How is it different from Baby Blues? The timing is different - if symptoms of distress emerge after or last longer than 2-3 weeks after delivery it is no longer considered to be baby blues.
Please reach out to a professional if you have 1 or more of these symptoms:
• Are weepy and feel a sense of being overwhelmed for longer than three weeks after delivery
• Are unable to function
• Feel your symptoms are unbearable
• Are unable to sleep, even though you are exhausted
• Want to sleep all the time
• Are sleeping more than usual
• Cry continuously
• Can't enjoy your baby at all
• Don't want to spend time with your baby
• Feel afraid of your baby
• Have a dramatic change in appetite
• Are troubled by anxious thoughts about your baby being harmed
• Feel intense rage
• Have a personal or family history of depression or anxiety
• Withdraw from activities you normally enjoy
• Feel that you have "gone away" or lost yourself
• Think about harming yourself
• Believe your family would be better off without you or that you never should have become a mother
It's not baby blues and it's not postpartum depression - so what is it?

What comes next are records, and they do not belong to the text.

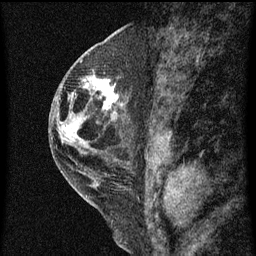
Breast MRI (dynamic contrast-enhanced), one sagittal slice. Position 27 of 60 along the scan axis. Dynamic contrast-enhanced series, image 2 of 3 at this slice position (ordered by acquisition). 1.5 T. TE 4.2 ms, TR 8 ms. 2 mm slice thickness. 256 × 256 image matrix, field of view 180 × 180 mm. Patient: female, 48 years.
Structures marked on this image (semi-automatically segmented with operator editing):
- analysis volume of interest (the breast-tissue region the enhancement analysis was run in; not a lesion): box from (x=89, y=72) to (x=123, y=113) px
- tumour enhancement mask (voxels above the 70 % enhancement threshold inside the analysis volume of interest): (x=89, y=78)–(x=120, y=113)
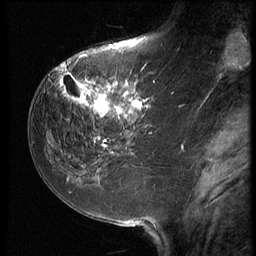
Breast MRI (dynamic contrast-enhanced), one sagittal slice; position 23 of 64 along the scan axis; 3 images stored at this slice position (order not interpretable as contrast timing); 1.5 T; TE 4.2 ms, TR 9 ms; 256 × 256 image matrix, field of view 180 × 180 mm. Female patient, age 59 years. From the clinical record (not read from this slice): setting: breast cancer imaged before/during neoadjuvant chemotherapy; receptor status: HER2-positive.
Annotated regions visible in this slice (semi-automatic segmentation, software-assisted and operator-edited):
- analysis volume of interest (the breast-tissue region the enhancement analysis was run in; not a lesion): bounding box (x1, y1, x2, y2) in pixels: (54, 65, 155, 132)
- tumour enhancement mask (voxels above the 140 % enhancement threshold inside the analysis volume of interest): (58, 65, 155, 129)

One client described symptoms "I'd get hot and sweaty and irritable, and I worry all the time, especially at night. Constantly scrolling concerns in my mind, I developed trouble sleeping. I wasn't me!"
Some worries are natural for parents and may be a response to protect one's child. But if you know your worries are irrational but you can't get them out of your brain, that suggests you may be experiencing postpartum anxiety. The same is true if your worry leads you to dread everyday situations or panic attacks come out of the blue and it interferes with your functioning, please reach out for help.
Surviving Perinatal or infant loss is devastating and overwhelming. You have right to grieve and honor your child. I can help to provide useful tools for coping with your loss while remaining compassionate and respectful of your unique grieving process in a nurturing environment.
I believe that all humans have one thing in common: we were all once children. Remembering what helped us and what hurt us in our own childhoods gives us the freedom to consciously decide how to act in our children's best interests, and in our own as their caregivers. I offer insight into the developmental needs of children of all ages, from birth through adolescence. I also provide a space for people to safely navigate the challenges of fertility, adoption, pregnancy, childbirth and infant care. The needs of parents are always respected. I encourage diversity in parenting and welcome single, same sex and adoptive parents and caregivers.